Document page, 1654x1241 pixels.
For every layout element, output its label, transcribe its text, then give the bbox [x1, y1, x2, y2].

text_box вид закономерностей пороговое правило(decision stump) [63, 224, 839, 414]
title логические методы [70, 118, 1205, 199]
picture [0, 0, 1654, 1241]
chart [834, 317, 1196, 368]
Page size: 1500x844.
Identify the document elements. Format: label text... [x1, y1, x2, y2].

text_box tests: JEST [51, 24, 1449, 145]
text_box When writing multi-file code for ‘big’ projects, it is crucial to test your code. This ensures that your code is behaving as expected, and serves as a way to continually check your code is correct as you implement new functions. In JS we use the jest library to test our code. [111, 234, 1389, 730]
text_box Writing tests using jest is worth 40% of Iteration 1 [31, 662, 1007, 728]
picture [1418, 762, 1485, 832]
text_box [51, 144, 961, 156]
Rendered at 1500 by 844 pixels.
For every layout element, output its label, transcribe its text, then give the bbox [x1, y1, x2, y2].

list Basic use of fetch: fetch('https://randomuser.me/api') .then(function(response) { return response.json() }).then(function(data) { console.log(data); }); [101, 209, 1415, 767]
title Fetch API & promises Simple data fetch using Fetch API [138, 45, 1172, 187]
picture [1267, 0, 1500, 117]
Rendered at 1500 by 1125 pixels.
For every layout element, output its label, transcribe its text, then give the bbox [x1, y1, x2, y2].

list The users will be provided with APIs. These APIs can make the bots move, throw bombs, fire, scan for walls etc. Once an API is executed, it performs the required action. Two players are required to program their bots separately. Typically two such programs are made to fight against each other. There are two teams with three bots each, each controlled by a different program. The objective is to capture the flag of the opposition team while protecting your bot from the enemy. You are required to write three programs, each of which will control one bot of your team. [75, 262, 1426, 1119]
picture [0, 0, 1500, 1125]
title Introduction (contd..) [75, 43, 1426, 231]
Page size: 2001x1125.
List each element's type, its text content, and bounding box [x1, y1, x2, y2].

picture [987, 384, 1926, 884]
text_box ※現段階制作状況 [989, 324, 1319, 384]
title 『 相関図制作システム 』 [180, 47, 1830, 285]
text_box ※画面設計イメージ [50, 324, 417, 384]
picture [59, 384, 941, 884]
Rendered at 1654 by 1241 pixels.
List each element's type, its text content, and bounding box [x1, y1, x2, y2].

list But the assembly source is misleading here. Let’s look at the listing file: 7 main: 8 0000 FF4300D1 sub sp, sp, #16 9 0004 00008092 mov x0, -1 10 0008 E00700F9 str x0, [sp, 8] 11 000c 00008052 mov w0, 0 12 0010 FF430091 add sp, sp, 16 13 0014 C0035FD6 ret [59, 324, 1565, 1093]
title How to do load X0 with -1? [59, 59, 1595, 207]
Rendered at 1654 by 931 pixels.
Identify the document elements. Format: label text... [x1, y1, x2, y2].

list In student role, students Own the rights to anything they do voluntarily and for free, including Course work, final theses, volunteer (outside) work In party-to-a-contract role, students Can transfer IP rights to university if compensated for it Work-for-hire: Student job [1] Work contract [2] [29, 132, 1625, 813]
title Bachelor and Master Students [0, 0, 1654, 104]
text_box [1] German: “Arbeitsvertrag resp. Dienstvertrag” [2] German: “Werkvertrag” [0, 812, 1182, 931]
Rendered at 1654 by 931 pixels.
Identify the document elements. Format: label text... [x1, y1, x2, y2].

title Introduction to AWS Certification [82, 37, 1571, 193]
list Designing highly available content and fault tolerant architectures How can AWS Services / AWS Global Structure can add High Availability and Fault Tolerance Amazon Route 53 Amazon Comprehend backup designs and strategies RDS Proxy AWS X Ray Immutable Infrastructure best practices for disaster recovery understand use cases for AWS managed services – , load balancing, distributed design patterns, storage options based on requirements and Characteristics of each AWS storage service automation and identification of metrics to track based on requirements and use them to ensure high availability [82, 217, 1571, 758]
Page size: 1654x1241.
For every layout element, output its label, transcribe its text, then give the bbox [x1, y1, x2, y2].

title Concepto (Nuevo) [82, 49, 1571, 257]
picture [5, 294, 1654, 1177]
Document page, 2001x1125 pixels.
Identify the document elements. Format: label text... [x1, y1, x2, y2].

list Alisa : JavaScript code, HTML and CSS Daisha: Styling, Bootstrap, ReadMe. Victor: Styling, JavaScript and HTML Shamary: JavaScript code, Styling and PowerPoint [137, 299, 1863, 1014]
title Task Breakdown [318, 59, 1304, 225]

++++++++++

#### [Written task]
Write out the data above again, swapping every "layout element" for "page element" and leaving everything else unchanged.

#### [Full output]
Document page, 1654x1241 pixels.
For every page element, output its label, transcribe its text, then give the bbox [x1, y1, x2, y2].

text_box вид закономерностей пороговое правило(decision stump) [63, 224, 839, 414]
title логические методы [70, 118, 1205, 199]
picture [0, 0, 1654, 1241]
chart [834, 317, 1196, 368]
Page size: 1500x844.
Identify the document elements. Format: label text... [x1, y1, x2, y2].

text_box tests: JEST [51, 24, 1449, 145]
text_box When writing multi-file code for ‘big’ projects, it is crucial to test your code. This ensures that your code is behaving as expected, and serves as a way to continually check your code is correct as you implement new functions. In JS we use the jest library to test our code. [111, 234, 1389, 730]
text_box Writing tests using jest is worth 40% of Iteration 1 [31, 662, 1007, 728]
picture [1418, 762, 1485, 832]
text_box [51, 144, 961, 156]
Rendered at 1500 by 844 pixels.
For every page element, output its label, transcribe its text, then give the bbox [x1, y1, x2, y2].

list Basic use of fetch: fetch('https://randomuser.me/api') .then(function(response) { return response.json() }).then(function(data) { console.log(data); }); [101, 209, 1415, 767]
title Fetch API & promises Simple data fetch using Fetch API [138, 45, 1172, 187]
picture [1267, 0, 1500, 117]
Rendered at 1500 by 1125 pixels.
For every page element, output its label, transcribe its text, then give the bbox [x1, y1, x2, y2].

list The users will be provided with APIs. These APIs can make the bots move, throw bombs, fire, scan for walls etc. Once an API is executed, it performs the required action. Two players are required to program their bots separately. Typically two such programs are made to fight against each other. There are two teams with three bots each, each controlled by a different program. The objective is to capture the flag of the opposition team while protecting your bot from the enemy. You are required to write three programs, each of which will control one bot of your team. [75, 262, 1426, 1119]
picture [0, 0, 1500, 1125]
title Introduction (contd..) [75, 43, 1426, 231]
Page size: 2001x1125.
List each element's type, its text content, and bounding box [x1, y1, x2, y2].

picture [987, 384, 1926, 884]
text_box ※現段階制作状況 [989, 324, 1319, 384]
title 『 相関図制作システム 』 [180, 47, 1830, 285]
text_box ※画面設計イメージ [50, 324, 417, 384]
picture [59, 384, 941, 884]
Rendered at 1654 by 1241 pixels.
List each element's type, its text content, and bounding box [x1, y1, x2, y2].

list But the assembly source is misleading here. Let’s look at the listing file: 7 main: 8 0000 FF4300D1 sub sp, sp, #16 9 0004 00008092 mov x0, -1 10 0008 E00700F9 str x0, [sp, 8] 11 000c 00008052 mov w0, 0 12 0010 FF430091 add sp, sp, 16 13 0014 C0035FD6 ret [59, 324, 1565, 1093]
title How to do load X0 with -1? [59, 59, 1595, 207]
Rendered at 1654 by 931 pixels.
Identify the document elements. Format: label text... [x1, y1, x2, y2].

list In student role, students Own the rights to anything they do voluntarily and for free, including Course work, final theses, volunteer (outside) work In party-to-a-contract role, students Can transfer IP rights to university if compensated for it Work-for-hire: Student job [1] Work contract [2] [29, 132, 1625, 813]
title Bachelor and Master Students [0, 0, 1654, 104]
text_box [1] German: “Arbeitsvertrag resp. Dienstvertrag” [2] German: “Werkvertrag” [0, 812, 1182, 931]
Rendered at 1654 by 931 pixels.
Identify the document elements. Format: label text... [x1, y1, x2, y2].

title Introduction to AWS Certification [82, 37, 1571, 193]
list Designing highly available content and fault tolerant architectures How can AWS Services / AWS Global Structure can add High Availability and Fault Tolerance Amazon Route 53 Amazon Comprehend backup designs and strategies RDS Proxy AWS X Ray Immutable Infrastructure best practices for disaster recovery understand use cases for AWS managed services – , load balancing, distributed design patterns, storage options based on requirements and Characteristics of each AWS storage service automation and identification of metrics to track based on requirements and use them to ensure high availability [82, 217, 1571, 758]
Page size: 1654x1241.
For every page element, output its label, transcribe its text, then give the bbox [x1, y1, x2, y2].

title Concepto (Nuevo) [82, 49, 1571, 257]
picture [5, 294, 1654, 1177]
Document page, 2001x1125 pixels.
Identify the document elements. Format: label text... [x1, y1, x2, y2].

list Alisa : JavaScript code, HTML and CSS Daisha: Styling, Bootstrap, ReadMe. Victor: Styling, JavaScript and HTML Shamary: JavaScript code, Styling and PowerPoint [137, 299, 1863, 1014]
title Task Breakdown [318, 59, 1304, 225]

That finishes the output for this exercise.